TASK TO CARRY OUT: Reproduce verbatim the part of the PennyLane forum thread below from "Home-page: https://github.com/PennyLaneAI/pennylane" to "- lightning.qubit (PennyLane_Lightning-0.40.0)", including both of those passages.

*** Opening EXTRACT TO READ ***

And, finally, make sure to include the versions of your packages. Specifically, show us the output of qml.about().

Name: PennyLane
Version: 0.40.0
Summary: PennyLane is a cross-platform Python library for quantum computing, quantum machine learning, and quantum chemistry. Train a quantum computer the same way as a neural network.
Home-page: https://github.com/PennyLaneAI/pennylane
Author: 
Author-email: 
License: Apache License 2.0
Location: /home/director/miniforge3/envs/pennylane/lib/python3.12/site-packages
Requires: appdirs, autograd, autoray, cachetools, diastatic-malt, networkx, numpy, packaging, pennylane-lightning, requests, rustworkx, scipy, tomlkit, typing-extensions
Required-by: PennyLane-Catalyst, PennyLane_Lightning, PennyLane_Lightning_GPU

Platform info:           Linux-5.4.0-216-generic-x86_64-with-glibc2.31
Python version:          3.12.0
Numpy version:           1.26.4
Scipy version:           1.15.1
Installed devices:
- lightning.qubit (PennyLane_Lightning-0.40.0)
- default.clifford (PennyLane-0.40.0)
- default.gaussian (PennyLane-0.40.0)
- default.mixed (PennyLane-0.40.0)
- default.qubit (PennyLane-0.40.0)
- default.qutrit (PennyLane-0.40.0)
- default.qutrit.mixed (PennyLane-0.40.0)
- default.tensor (PennyLane-0.40.0)
- null.qubit (PennyLane-0.40.0)
- reference.qubit (PennyLane-0.40.0)
- lightning.gpu (PennyLane_Lightning_GPU-0.40.0)
- nvidia.custatevec (PennyLane-Catalyst-0.10.0)
- nvidia.cutensornet (PennyLane-Catalyst-0.10.0)
- oqc.cloud (PennyLane-Catalyst-0.10.0)
- softwareq.qpp (PennyLane-Catalyst-0.10.0)

Hi @Julien ,

Thank you for reporting this.
Let me check and get back to you. In the meantime you can try using PennyLane v0.41.1 just in case.

Hi @Julien ,

As you noticed changing the spin multiplicity isn’t enough to get the first excited state.

Instead you might want to use VQD (for example as shown in the VQD demo) to get that state.

Let me know if you have questions about VQD.

I hope this helps!

1 Like

Hi @CatalinaAlbornoz

Thanks, I will take a look at VQD.
Could you comment why ADAPT-VQE on the S1 openfermion generated Hamiltonian gives the same energy as ADAPT-VQE on the T0 openfermion generated Hamiltonian even though the qubit Hamiltonians have different number of terms (247 vs 383).
Is it because it is possible to use a RHF formalism to compute the MO coefficients of the S1 Hamiltonian ?

Hi @Julien. The backend you are using implements OpenFermion-PySCF functions. Could you please try to generate the Hamiltonian following the steps here to see if you get the same Hamiltonian or not. I suspect that the size of the basis set and the selection of the active space affects the energy gap you compute for the singlet and triplet states. Please let me know if you still get unexpected Hamiltonians.

*** Closing EXTRACT TO READ ***
*** Opening DATASET ***

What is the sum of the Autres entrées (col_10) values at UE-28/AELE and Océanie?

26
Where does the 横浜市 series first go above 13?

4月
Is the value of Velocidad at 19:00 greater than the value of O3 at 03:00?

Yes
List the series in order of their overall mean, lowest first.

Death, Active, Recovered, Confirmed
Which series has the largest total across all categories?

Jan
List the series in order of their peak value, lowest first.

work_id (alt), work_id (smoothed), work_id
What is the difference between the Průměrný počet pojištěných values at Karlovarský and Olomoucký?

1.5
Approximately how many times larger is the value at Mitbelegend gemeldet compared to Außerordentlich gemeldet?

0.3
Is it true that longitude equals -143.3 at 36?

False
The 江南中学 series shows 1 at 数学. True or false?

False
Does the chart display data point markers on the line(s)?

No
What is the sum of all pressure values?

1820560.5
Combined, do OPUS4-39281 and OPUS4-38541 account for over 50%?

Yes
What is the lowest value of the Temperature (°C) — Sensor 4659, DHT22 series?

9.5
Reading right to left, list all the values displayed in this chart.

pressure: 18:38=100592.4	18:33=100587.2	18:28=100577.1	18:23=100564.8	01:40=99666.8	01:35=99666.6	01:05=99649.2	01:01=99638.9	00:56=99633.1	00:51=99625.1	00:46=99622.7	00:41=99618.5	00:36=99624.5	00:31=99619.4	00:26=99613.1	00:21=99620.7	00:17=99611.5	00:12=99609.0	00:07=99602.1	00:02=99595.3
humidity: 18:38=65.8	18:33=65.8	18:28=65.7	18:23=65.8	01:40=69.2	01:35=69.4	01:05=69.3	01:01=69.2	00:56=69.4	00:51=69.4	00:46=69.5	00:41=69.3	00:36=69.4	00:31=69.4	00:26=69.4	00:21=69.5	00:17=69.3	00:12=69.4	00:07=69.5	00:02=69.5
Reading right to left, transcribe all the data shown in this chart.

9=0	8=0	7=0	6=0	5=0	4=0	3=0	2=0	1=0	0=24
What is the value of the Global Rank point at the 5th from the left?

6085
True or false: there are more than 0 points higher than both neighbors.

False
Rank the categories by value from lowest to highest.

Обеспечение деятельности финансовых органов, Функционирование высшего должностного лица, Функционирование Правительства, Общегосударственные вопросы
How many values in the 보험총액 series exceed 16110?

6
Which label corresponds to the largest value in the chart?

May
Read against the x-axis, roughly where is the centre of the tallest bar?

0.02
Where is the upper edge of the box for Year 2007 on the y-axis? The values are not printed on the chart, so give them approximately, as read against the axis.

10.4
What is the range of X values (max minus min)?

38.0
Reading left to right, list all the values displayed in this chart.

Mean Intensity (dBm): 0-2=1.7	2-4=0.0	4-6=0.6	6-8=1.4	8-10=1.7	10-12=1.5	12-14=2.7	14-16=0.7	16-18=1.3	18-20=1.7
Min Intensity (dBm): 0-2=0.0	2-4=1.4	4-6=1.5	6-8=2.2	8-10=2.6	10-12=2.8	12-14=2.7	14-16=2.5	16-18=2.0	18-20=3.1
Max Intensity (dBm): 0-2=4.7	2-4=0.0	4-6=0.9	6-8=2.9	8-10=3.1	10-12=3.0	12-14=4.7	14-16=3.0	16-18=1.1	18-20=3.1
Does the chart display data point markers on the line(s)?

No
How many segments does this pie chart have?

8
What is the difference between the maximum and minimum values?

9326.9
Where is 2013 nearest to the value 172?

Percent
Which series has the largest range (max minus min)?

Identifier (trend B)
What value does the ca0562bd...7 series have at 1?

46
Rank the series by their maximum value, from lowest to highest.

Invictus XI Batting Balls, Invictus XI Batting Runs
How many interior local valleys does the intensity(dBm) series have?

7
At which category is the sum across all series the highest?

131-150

*** Closing DATASET ***

OUTPUT BELOW:
Home-page: https://github.com/PennyLaneAI/pennylane
Author: 
Author-email: 
License: Apache License 2.0
Location: /home/director/miniforge3/envs/pennylane/lib/python3.12/site-packages
Requires: appdirs, autograd, autoray, cachetools, diastatic-malt, networkx, numpy, packaging, pennylane-lightning, requests, rustworkx, scipy, tomlkit, typing-extensions
Required-by: PennyLane-Catalyst, PennyLane_Lightning, PennyLane_Lightning_GPU

Platform info:           Linux-5.4.0-216-generic-x86_64-with-glibc2.31
Python version:          3.12.0
Numpy version:           1.26.4
Scipy version:           1.15.1
Installed devices:
- lightning.qubit (PennyLane_Lightning-0.40.0)